Text under study:
************
According to a 2015 NCTE survey of nearly 28,000 trans people, 23 percent of respondents who needed medical care in the previous year didn’t get it because they were afraid of disrespect or discrimination. And 33 percent said they didn’t get care because they couldn’t afford it.
Not being able to access health care can affect trans people’s prospects for employment—and, in turn, health insurance—making for a vicious cycle.
“Getting transition-related care when people need it is good for people’s physical and behavioral health, and if they can’t get that, they can’t be a whole person,” Keisling said. “A person who can’t be their full self has a disadvantage in looking for a job and getting a job and then holding down a job. Health care is incredibly important.”
Even more basic than transition care, being unable to afford things like primary care, eyeglasses or dental care can be a barrier to getting work.
Gombos said they hope that as more trans Missourians are able to access gender-affirming care, it will mean more people can change the gender markers on their driver’s license, state ID, or Social Security card to reflect their gender identity, which can impact the ability to get jobs. What starts with health care can affect many other parts of people’s lives, including work and housing.
“All of it can boil down to not appearing as the same gender that’s on your driver’s license,” they said.
Jay-Marie Hill, a transgender justice organizer with the American Civil Liberties Union of Missouri, said the Planned Parenthood program is an incredibly important addition and they’re grateful for it, but the reality is that health care should be default for people. Hill is originally from California and knows that while Missouri will never be—and doesn’t need to be—like California or New York, trans people deserve much more than the state is giving them.
“Trans folks still deserve access to care, still deserve peace, still deserve a state that wants to see them live and be well,” they said. “The state legislature doesn’t seem to know quite how to maintain that type of state just yet.”
Hill said the right people are at the table for this program and is glad to see a feedback process is built-in from the start. “In order for it to be successful, it has to lean into the community feedback piece,” especially in the current climate of conservative attacks on trans people, Hill said. “The reality has to be the emphasis on growth, and on learning from trans folks, who often have to be our own advocates. It’s got to be just as important as the broader commitment.”
Hill also hopes the program will lead to even more partnerships to expand care, particularly those that center Black trans people who need these services more than anybody.
Gombos said the patient feedback portion is what makes the partnership special to them as both an MTUG staff member and a Planned Parenthood patient.
“So many times, the trans community has been hurt previously by folks that are like, ‘We’re gonna help you and in order to help you, we’re gonna put you through some trauma.’ And then in the end, is it actually benefiting us?” Gombos said. “What’s really great about this program is that it started out by and for the trans community. And it’s going to grow by and for the trans community.”
All of which is to say: Planned Parenthood knows it won’t go perfectly, but they’re ready to listen and learn.
“We understand that we won’t get it right all the time, but we want the environment to be safe enough that our patients and our community members feel like they can call us in when that happens,” McNicholas said.
UPDATE, 3:15 p.m. March 25, 2021: This article has been updated to reflect this is not the first program in Missouri to offer gender-affirming care regardless of ability to pay; it is however the first to have trans and nonbinary leadership and include sex education. Planned Parenthood Great Plains (PPGP) has been providing gender-affirming care to patients regardless of ability to pay in the Greater Kansas City area and Mid-Missouri since 2016.
************
Collected data:

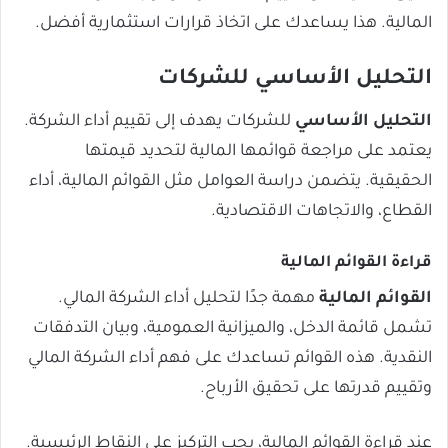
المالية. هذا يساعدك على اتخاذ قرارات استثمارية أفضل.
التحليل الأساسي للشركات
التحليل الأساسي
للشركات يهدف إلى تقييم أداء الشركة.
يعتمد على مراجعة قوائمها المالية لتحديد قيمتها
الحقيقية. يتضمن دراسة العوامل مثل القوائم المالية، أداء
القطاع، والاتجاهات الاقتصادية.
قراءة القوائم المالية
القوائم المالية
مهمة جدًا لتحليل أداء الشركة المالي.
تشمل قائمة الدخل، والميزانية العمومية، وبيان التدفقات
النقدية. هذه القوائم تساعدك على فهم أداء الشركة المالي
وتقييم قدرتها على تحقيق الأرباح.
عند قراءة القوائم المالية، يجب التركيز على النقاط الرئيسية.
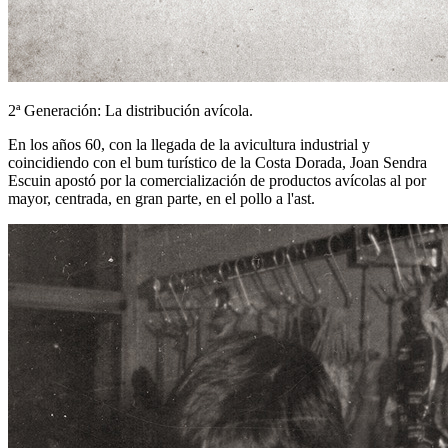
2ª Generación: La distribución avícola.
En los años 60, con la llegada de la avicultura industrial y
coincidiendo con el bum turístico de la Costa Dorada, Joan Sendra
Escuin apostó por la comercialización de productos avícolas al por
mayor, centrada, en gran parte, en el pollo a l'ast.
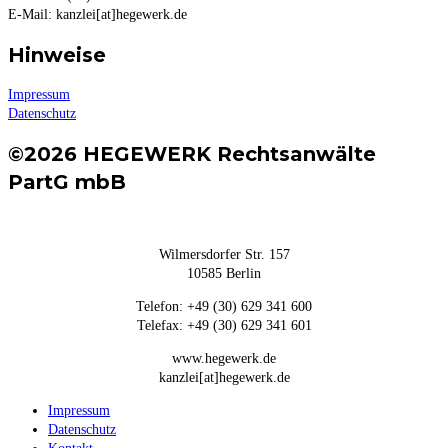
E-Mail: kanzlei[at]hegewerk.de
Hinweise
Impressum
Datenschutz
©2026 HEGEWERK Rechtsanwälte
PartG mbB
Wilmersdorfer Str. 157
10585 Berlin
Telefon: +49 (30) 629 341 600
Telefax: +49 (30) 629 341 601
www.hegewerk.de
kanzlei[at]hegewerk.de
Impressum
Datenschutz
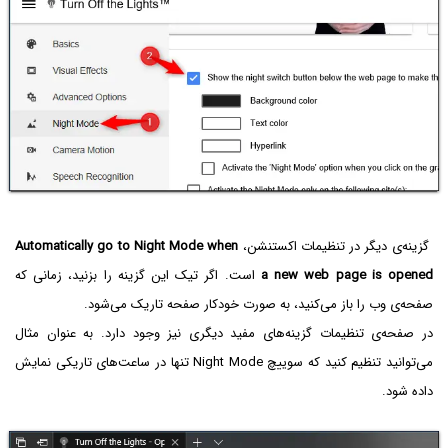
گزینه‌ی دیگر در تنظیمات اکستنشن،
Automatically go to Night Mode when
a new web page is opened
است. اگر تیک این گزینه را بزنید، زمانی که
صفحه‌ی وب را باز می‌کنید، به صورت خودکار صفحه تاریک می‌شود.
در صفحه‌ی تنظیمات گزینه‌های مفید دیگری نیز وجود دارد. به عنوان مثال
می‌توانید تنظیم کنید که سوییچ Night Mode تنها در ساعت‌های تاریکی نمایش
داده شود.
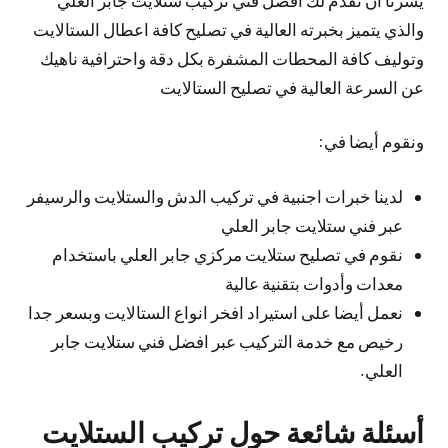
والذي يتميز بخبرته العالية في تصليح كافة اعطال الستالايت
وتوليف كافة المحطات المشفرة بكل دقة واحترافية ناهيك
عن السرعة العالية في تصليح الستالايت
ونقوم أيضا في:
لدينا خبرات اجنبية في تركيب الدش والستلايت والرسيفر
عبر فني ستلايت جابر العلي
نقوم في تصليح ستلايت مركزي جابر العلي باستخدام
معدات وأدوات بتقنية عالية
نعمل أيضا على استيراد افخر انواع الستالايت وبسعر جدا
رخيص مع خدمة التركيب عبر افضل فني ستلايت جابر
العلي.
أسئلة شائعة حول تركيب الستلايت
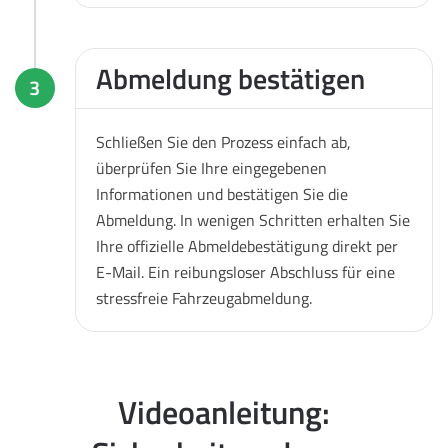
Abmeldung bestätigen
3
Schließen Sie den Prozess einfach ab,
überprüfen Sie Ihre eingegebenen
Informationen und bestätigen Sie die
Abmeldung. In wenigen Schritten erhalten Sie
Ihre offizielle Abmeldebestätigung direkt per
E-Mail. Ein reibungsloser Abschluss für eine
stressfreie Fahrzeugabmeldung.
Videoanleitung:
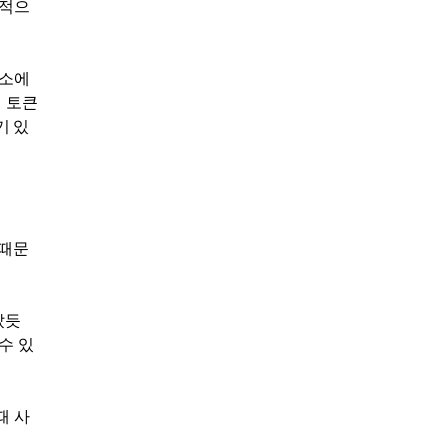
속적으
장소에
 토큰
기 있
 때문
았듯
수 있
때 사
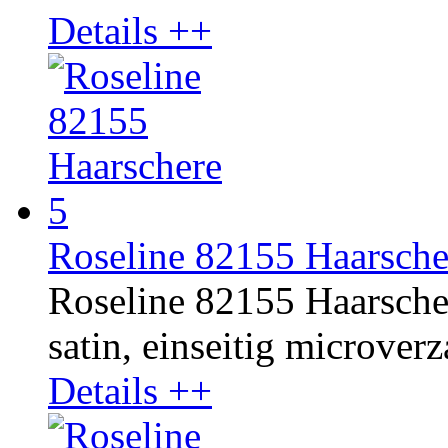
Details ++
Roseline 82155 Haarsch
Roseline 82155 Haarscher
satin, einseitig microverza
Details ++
************
Work to complete:
1 - Answer these questions from the article on trans health care in Missouri above:
(a) In the 2015 NCTE survey, what percentage of respondents did not get care because they could not afford it?
(b) With which organization is Jay-Marie Hill a transgender justice organizer?
(c) Since what year has Planned Parenthood Great Plains provided gender-affirming care regardless of ability to pay in the Greater Kansas City area and Mid-Missouri?
2 - Please list every person quoted by name in the article on trans health care in Missouri above.
3 - Decide whether each statement agrees with the article on trans health care in Missouri above. Answer yes or no and quote the words that settle it.
(a) The 2015 NCTE survey covered nearly 28,000 trans people.
(b) Hill is originally from New York.
(c) The program is the first in Missouri to offer gender-affirming care regardless of ability to pay.

Written answers:
1 -
(a) 33 percent
(b) The American Civil Liberties Union of Missouri
(c) 2016

2 - Keisling, Gombos, Jay-Marie Hill, McNicholas

3 -
(a) Yes: "a 2015 NCTE survey of nearly 28,000 trans people"
(b) No: "Hill is originally from California"
(c) No: "this is not the first program in Missouri to offer gender-affirming care regardless of ability to pay"